L’évêque anglican de Québec, Bruce Myers, qui est habitué à passer du français à l’anglais, a indiqué à Présence qu’il y a eu une conversation sur cet aspect après l’élection et qu’on s’est entendu sur l’appellation «la primat».
Or le jeudi 10 octobre, la Conférence des évêques catholiques du Canada (CECC) a fait parvenir aux médias une déclaration à l’occasion du l’occasion de la canonisation, le dimanche 13 octobre, de John Henry Newman, un prêtre anglican qui s’est converti au catholicisme en 1845.
La déclaration était signée par le président de la CECC, Mgr Richard Gagnon, et par la nouvelle cheffe de l’Église anglicane du Canada, Mgr Linda Nicholls. Sous la signature de cette dernière, on a inscrit: «Primate de l’Église anglicane du Canada».
Vérification faite auprès de la signataire elle-même, Mgr Nicholls n’a ni rédigé cette lettre en français ni approuvé la traduction de son titre. «C’est la CECC qui a traduit la lettre et a ensuite apposé ma signature», a-t-elle confirmé. «Je crois, après coup, qu’on aurait dû traduire le terme anglais primate par primat», indique-t-elle.
Mais l’archevêque Nicholls n’est pas du tout choquée par cet imbroglio linguistique. Elle note qu’en anglais, le terme primate, qui vient du latin primus inter pares – premier parmi les pairs – désigne aussi «une variété de singes». L’imbroglio existe donc depuis longtemps.
Avec humour, Mgr Nicholls souligne que les archives de l’Église anglicane du Canada conservent «une étonnante correspondance» entre le secrétaire général de l’Église et le directeur d’un organisme de recherche sur les primates.
«La confusion des termes a engendré des échanges plutôt comiques sur les habitudes de consommation et de sommeil des primates.»
Conseiller linguistique à Radio-Canada, Guy Bertrand est formel.

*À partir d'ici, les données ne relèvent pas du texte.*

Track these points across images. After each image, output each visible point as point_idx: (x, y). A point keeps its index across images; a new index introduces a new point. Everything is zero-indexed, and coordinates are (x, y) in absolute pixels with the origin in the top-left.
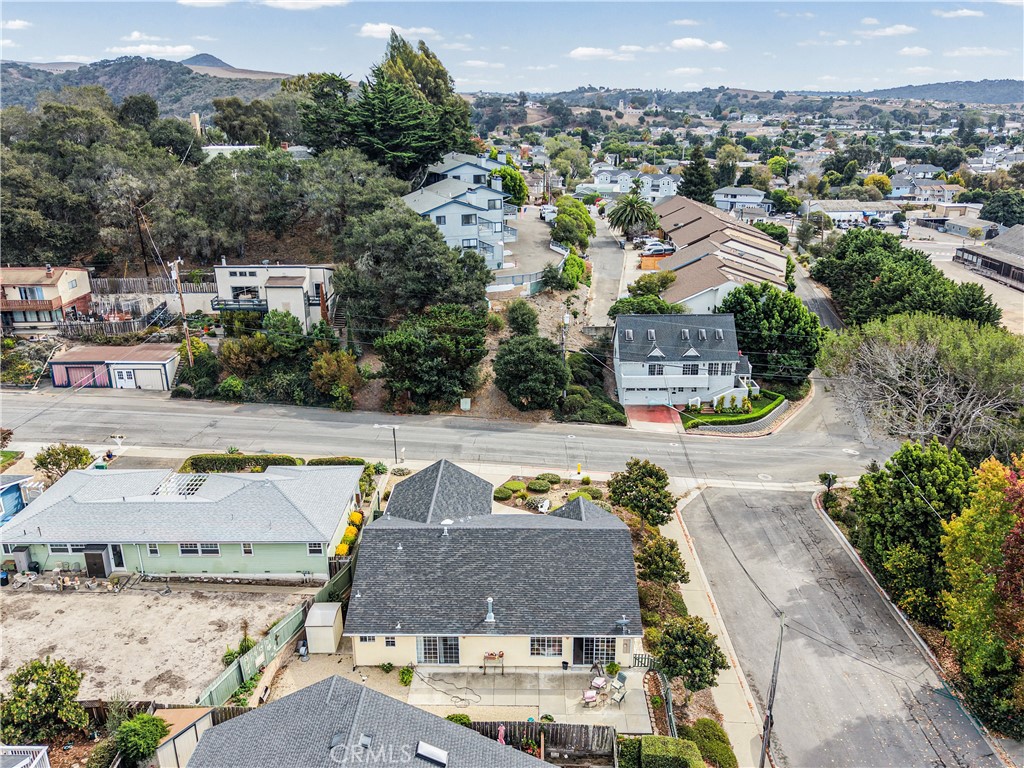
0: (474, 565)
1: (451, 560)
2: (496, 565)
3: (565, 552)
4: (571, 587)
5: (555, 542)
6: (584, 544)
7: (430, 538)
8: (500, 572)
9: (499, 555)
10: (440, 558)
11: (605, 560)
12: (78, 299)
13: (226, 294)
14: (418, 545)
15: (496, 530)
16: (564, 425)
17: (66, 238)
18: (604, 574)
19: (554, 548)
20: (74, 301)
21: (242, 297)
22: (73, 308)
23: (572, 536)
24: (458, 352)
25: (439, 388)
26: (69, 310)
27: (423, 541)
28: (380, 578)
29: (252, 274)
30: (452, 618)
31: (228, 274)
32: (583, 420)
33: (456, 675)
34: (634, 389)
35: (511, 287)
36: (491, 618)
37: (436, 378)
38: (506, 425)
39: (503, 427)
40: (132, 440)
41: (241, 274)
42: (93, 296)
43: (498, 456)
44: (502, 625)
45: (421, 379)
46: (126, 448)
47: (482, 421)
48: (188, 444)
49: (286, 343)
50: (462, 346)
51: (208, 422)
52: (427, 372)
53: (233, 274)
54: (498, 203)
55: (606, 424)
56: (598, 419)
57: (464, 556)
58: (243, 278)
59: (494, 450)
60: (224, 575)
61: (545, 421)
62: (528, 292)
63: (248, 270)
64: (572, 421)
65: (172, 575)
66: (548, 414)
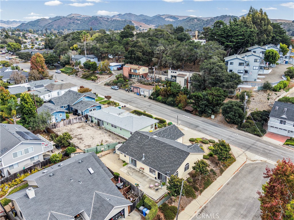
0: (149, 147)
1: (146, 144)
2: (154, 149)
3: (170, 152)
4: (165, 160)
5: (170, 149)
6: (176, 152)
7: (146, 138)
8: (153, 150)
9: (156, 147)
10: (144, 142)
11: (178, 158)
12: (144, 74)
13: (169, 77)
14: (143, 138)
15: (160, 141)
16: (240, 131)
17: (146, 59)
18: (175, 161)
19: (169, 150)
20: (143, 74)
21: (173, 78)
22: (143, 76)
23: (175, 149)
24: (212, 101)
25: (205, 110)
26: (142, 76)
27: (144, 138)
28: (131, 142)
29: (176, 72)
30: (136, 156)
31: (171, 72)
32: (246, 131)
33: (134, 169)
34: (274, 127)
35: (250, 87)
36: (143, 159)
37: (204, 107)
38: (220, 126)
39: (218, 126)
40: (132, 105)
41: (174, 72)
42: (148, 73)
43: (206, 132)
44: (144, 161)
45: (199, 106)
46: (129, 106)
47: (214, 123)
48: (141, 108)
49: (175, 91)
50: (214, 100)
51: (149, 105)
52: (202, 105)
53: (172, 72)
54: (258, 60)
55: (254, 134)
56: (252, 132)
57: (149, 144)
58: (174, 73)
59: (207, 130)
60: (117, 133)
61: (234, 128)
62: (257, 89)
63: (175, 71)
64: (243, 130)
65: (110, 130)
66: (236, 126)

S’il est important de féminiser les titres, «il faut aussi veiller à utiliser des mots qui ne suscitent pas le ridicule. Primate en est un.»
Il s’empresse de fouiller dans le site Web de Radio-Canada et se félicite que le service des nouvelles de Radio-Canada ait mentionné dès le 16 juillet que la révérende Linda Nicholls était devenue «le 14e primat de l’Église anglicane du Canada».
«On féminise le plus possible. Mais on va choisir des mots épicènes lorsque c’est nécessaire. Vous allez comprendre avec l’exemple suivant: si on féminisait le terme médecin par médecine, ce serait ridicule», dit-il. On écrira donc une médecin, une marin, une témoin.
Dans sa liste des noms masculins et féminins de sa Banque de dépannage linguistique, l’Office québécois de la langue française propose bien la féminisation de quelques titres liés au monde religieux. Ainsi abbé devient abbesse au féminin. Si une femme dirige une congrégation juive, elle portera le titre de rabbine. Quant à une femme diacre, c’est une diaconesse. Le terme primat ne fait toutefois pas l’objet d’une fiche dans ce recueil linguistique.
Alors, quel titre doit-on donner, en français, à Linda Nicholls qui a succédé au 13e primat de l’Église anglicane du Canada, Mgr Fred Hiltz?
La réponse nous vient peut-être de nouveau de la Conférence des évêques catholiques du Canada. Sans faire de bruit, les dirigeants de la CECC ont remplacé la déclaration conjointe du jeudi 10 octobre. Le nouveau texte est identique à une exception près. Sous la signature de Mgr Nicholls, on a inscrit… Primat de l’Église anglicane du Canada.
À la CECC, on explique que cette correction a été faite le mardi 15 octobre «à la demande de nos collègues de l’Église anglicane du Canada».
«Suite à la publication de la déclaration commune et après de nouvelles recherches au sein de la communauté anglicane, nos collègues de l’Église anglicane du Canada ont été informés que le terme « la primat » serait une meilleure façon de traduire le titre de l’archevêque primatial féminin pour un public francophone», a expliqué Lisa Gall, coordonnatrice des communications de la CECC.